Hak Guna Bangunan (HGB) dan Ruang Lingkupnya
Berdasarkan Undang-Undang Nomor 5 Tahun 1960 tentang Peraturan Dasar Pokok-Pokok Agraria (UUPA), HGB diberikan untuk mendirikan dan memiliki bangunan di atas, Tanah Negara, Tanah Hak Pengelolaan (HPL), atau Tanah Hak Milik (dengan perjanjian antara pemilik tanah dan pemegang HGB). Karena laut bukan merupakan “tanah” dalam pengertian hukum agraria, HGB tidak dapat diterbitkan di atas lautan.
Mengapa HGB Tidak Bisa Diterbitkan di Laut ?
Ada beberapa alasan hukum yang menyebabkan HGB tidak dapat diterbitkan di atas laut karena, Menurut UUPA, tanah adalah permukaan bumi yang dapat dimiliki atau dikuasai oleh individu atau badan hukum. Sementara laut merupakan wilayah perairan yang berada dalam yurisdiksi negara dan tidak bisa dikategorikan sebagai tanah yang dapat diberikan hak kepemilikan. Undang-Undang Nomor 32 Tahun 2014 tentang Kelautan menegaskan bahwa laut adalah sumber daya negara yang dikelola untuk kepentingan publik dan ekosistem, bukan untuk kepemilikan individu melalui hak atas tanah seperti HGB. Peraturan Pemerintah Nomor 18 Tahun 202, Dalam peraturan ini disebutkan bahwa HGB hanya berlaku di atas tanah, sedangkan kawasan perairan memiliki regulasi perizinan yang berbeda.
https://yuris.co.id/?s=hgb+
Alternatif Izin Untuk Bangunan di Atas Laut
Meskipun HGB tidak bisa diterbitkan di laut, ada beberapa alternatif izin yang dapat digunakan untuk membangun fasilitas atau properti di atas laut, antara lain:
- Izin Pemanfaatan Ruang Laut (IPRL). IPRL adalah izin yang diberikan oleh Kementerian Kelautan dan Perikanan (KKP) untuk pemanfaatan ruang laut, termasuk untuk pembangunan resort terapung, dermaga, atau struktur lainnya.
- Hak Pengelolaan (HPL) di Kawasan Reklamasi. Jika bangunan berdiri di atas tanah hasil reklamasi (daratan yang dibuat di atas laut), maka tanah tersebut bisa diberikan HPL, yang kemudian dapat diterbitkan HGB bagi pihak yang ingin membangun properti di atasnya.

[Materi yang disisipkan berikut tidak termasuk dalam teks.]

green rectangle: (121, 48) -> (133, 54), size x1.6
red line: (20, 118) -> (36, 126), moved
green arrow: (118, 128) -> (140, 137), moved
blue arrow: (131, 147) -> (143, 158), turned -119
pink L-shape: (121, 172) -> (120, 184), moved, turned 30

- Izin Mendirikan Bangunan (IMB) di Zona Perairan. Beberapa proyek strategis yang melibatkan pembangunan di atas air, seperti jembatan, pelabuhan, dan fasilitas maritim, biasanya mendapatkan izin khusus dari pemerintah daerah atau kementerian terkait.
Namun faktanya yang terjadi di lapangan ditemukan Sertifikat Hak Guna Bangunan ( HGB) diatas laut seperti, kasus pagar laut Tanggerang dan Sidoarjo. Hal ini menimbulkan kontroversi karena dianggap melanggar aturan tata ruang dan putusan Mahkamah Konsitusi (MK) 85/PUU-XI/2013 melarang/membatalkan pemanfaatan ruang (HGB,HM,dll) diatas perairan. Menurut gusti grehenso penulis dari Universitas Gadjah Mada menyebutkan bahwa kasus pagar laut tersebut perlu ditalaah lebih detail dari sisi legalitas, terutama terkait izin Kesesuaian Kegiatan Pemanfaatan Ruang Laut (KKPRL). Apabila terdapat KKPRL, maka hal tersebut sah secara hukum. Namun, jika tidak, maka yang perlu diperhatikan adalah prosedur yang diajukan dan dampak terhadap akses nelayan dapat diperhitungkan.